Extracted data:
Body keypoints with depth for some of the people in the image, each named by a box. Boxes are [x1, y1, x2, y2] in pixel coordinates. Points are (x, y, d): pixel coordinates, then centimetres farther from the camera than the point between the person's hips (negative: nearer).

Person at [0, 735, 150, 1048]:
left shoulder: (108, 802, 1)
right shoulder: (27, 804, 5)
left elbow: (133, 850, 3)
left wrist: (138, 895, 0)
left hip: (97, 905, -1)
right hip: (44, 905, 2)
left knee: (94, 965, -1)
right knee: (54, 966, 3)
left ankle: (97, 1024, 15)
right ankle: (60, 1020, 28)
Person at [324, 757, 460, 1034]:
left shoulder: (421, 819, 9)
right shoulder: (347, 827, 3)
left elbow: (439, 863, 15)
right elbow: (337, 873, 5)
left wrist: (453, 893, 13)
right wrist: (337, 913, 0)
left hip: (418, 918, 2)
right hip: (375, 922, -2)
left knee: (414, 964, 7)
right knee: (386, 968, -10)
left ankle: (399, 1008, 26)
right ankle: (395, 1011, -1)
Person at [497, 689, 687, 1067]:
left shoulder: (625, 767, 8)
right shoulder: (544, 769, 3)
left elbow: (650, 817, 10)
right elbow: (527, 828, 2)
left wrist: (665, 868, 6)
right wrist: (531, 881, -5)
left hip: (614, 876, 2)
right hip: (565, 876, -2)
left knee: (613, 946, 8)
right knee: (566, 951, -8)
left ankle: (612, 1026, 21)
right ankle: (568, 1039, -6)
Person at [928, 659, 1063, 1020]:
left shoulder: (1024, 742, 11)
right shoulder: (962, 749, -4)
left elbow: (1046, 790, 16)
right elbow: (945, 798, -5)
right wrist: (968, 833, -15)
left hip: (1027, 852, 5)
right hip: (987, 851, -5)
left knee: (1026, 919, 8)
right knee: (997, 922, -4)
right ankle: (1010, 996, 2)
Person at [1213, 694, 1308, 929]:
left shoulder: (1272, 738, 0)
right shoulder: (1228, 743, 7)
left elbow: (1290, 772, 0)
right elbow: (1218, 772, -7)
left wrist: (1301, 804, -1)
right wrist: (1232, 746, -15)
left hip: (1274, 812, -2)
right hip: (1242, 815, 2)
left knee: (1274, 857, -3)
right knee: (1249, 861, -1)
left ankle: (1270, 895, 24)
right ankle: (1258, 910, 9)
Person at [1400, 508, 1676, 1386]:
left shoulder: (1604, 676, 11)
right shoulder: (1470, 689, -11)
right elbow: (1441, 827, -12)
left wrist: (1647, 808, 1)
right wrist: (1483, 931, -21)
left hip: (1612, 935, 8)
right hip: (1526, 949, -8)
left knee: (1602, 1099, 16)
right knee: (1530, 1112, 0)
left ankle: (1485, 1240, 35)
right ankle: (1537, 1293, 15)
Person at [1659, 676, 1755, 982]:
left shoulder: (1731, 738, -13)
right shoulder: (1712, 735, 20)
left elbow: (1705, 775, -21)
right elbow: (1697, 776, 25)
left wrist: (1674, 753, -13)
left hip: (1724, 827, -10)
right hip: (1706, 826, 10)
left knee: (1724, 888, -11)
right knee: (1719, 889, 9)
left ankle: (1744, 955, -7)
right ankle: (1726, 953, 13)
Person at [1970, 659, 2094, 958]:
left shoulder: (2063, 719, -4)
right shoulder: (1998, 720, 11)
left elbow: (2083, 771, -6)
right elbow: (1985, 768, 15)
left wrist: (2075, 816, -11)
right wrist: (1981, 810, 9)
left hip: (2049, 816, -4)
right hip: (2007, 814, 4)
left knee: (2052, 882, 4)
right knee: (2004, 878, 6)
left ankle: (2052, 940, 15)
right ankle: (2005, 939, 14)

* * *

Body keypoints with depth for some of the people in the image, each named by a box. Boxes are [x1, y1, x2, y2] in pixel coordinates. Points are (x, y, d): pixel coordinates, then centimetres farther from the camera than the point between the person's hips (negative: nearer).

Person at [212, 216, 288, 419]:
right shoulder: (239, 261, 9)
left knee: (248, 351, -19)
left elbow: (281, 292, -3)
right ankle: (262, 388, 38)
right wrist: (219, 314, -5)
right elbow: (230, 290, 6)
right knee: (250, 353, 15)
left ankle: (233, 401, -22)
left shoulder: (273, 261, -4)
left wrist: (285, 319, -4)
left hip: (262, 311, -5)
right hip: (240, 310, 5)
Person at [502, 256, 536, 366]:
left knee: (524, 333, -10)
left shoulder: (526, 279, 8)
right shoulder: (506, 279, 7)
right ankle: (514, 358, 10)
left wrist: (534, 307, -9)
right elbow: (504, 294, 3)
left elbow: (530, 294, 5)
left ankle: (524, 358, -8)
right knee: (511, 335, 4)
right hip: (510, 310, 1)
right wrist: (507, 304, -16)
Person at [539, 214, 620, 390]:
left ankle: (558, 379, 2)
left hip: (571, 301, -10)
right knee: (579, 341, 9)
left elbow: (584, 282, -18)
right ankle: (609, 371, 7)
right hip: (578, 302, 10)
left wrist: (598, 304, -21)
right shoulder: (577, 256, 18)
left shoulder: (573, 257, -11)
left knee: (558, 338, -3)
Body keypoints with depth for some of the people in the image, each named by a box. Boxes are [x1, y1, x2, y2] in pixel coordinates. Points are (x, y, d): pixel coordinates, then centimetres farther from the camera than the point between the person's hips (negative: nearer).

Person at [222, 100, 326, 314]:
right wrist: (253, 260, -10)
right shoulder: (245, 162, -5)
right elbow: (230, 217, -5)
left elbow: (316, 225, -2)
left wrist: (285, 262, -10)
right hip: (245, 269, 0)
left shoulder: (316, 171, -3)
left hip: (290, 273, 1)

---

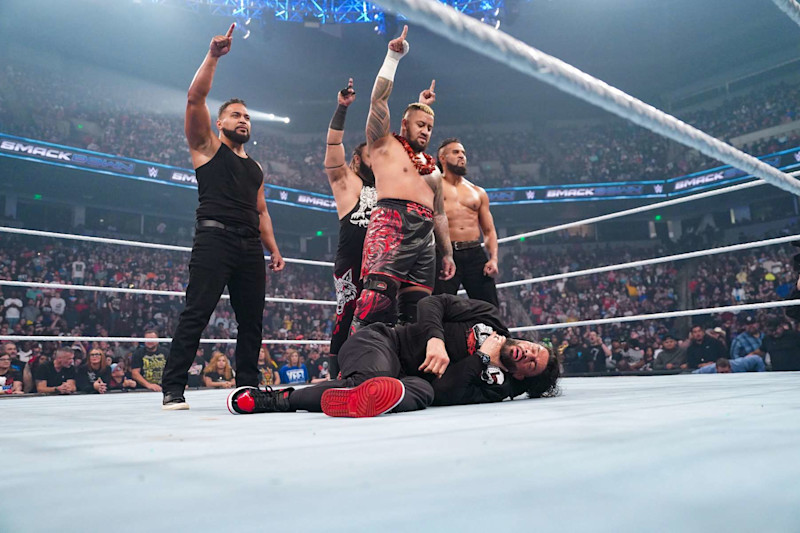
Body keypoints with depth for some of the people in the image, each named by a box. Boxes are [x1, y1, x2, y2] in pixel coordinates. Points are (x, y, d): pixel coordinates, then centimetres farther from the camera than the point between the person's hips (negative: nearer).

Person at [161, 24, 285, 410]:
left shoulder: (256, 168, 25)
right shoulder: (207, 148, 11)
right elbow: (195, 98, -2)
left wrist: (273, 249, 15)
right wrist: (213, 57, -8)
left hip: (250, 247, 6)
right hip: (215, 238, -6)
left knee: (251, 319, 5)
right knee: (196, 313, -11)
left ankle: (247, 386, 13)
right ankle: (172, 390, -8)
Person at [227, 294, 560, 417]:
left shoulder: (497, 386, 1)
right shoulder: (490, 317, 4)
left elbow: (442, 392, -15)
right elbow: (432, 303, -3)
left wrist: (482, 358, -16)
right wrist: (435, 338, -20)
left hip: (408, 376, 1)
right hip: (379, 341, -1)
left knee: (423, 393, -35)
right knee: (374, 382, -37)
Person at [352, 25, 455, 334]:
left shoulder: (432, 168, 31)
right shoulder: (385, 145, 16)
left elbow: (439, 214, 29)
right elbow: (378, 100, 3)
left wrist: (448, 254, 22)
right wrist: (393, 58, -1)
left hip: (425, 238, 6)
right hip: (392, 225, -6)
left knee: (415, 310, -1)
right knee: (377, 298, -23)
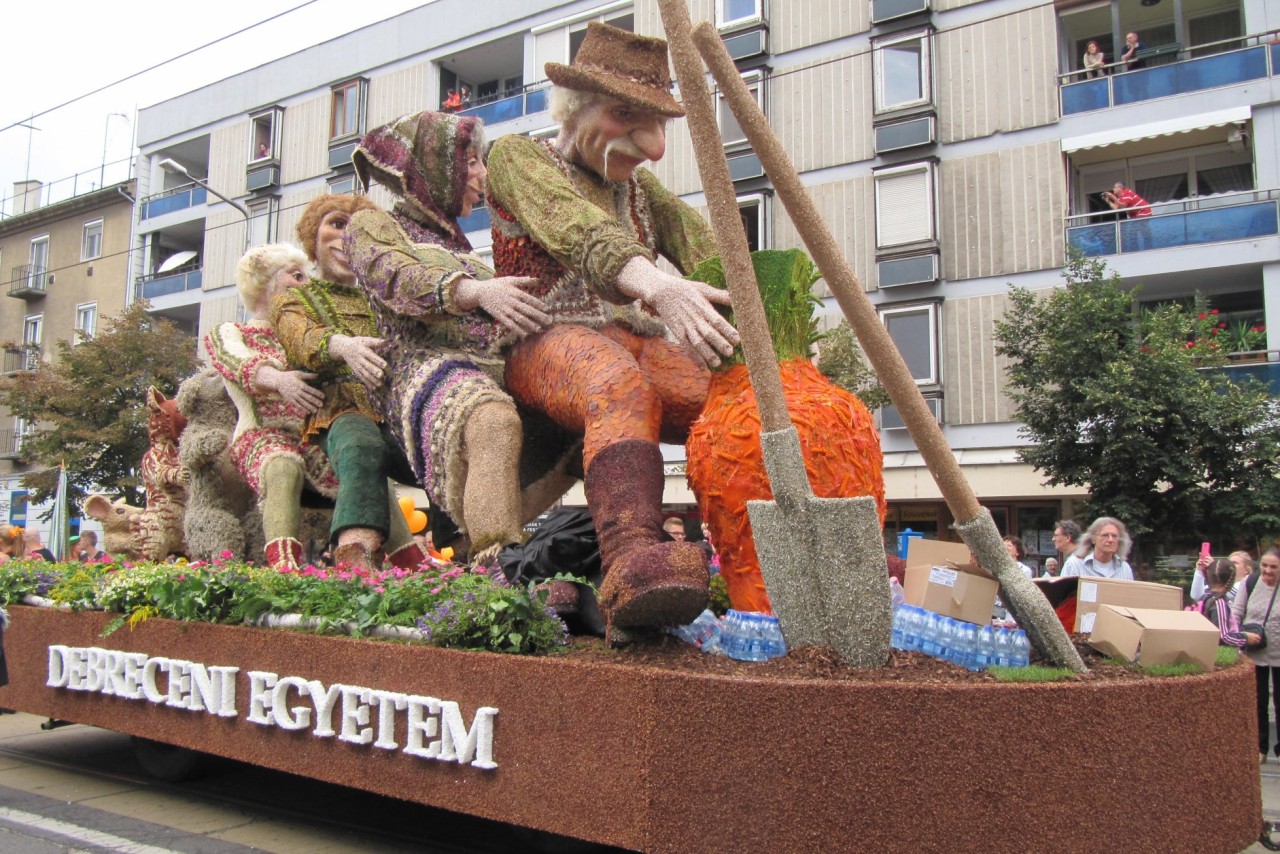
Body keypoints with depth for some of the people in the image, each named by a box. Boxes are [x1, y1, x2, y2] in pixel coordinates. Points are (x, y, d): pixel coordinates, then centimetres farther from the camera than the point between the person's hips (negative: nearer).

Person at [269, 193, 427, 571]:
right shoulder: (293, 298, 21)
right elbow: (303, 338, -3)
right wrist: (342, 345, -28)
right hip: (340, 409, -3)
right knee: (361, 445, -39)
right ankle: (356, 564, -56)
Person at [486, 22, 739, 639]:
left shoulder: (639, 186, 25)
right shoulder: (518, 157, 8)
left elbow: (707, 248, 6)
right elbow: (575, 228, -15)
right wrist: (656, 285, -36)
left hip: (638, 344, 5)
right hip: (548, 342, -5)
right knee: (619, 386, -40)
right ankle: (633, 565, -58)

The problem:
All lines in the listing above between the line with "right ankle: (356, 564, -56)" and the line with "right ankle: (633, 565, -58)", inclusive, should be set down exactly, and no line outside that range.

Exercise result:
right ankle: (356, 564, -56)
Person at [486, 22, 739, 639]:
left shoulder: (639, 186, 25)
right shoulder: (518, 157, 8)
left elbow: (707, 248, 6)
right elbow: (575, 228, -15)
right wrist: (656, 285, -36)
left hip: (638, 344, 5)
right hip: (548, 342, -5)
right knee: (619, 386, -40)
right ankle: (633, 565, -58)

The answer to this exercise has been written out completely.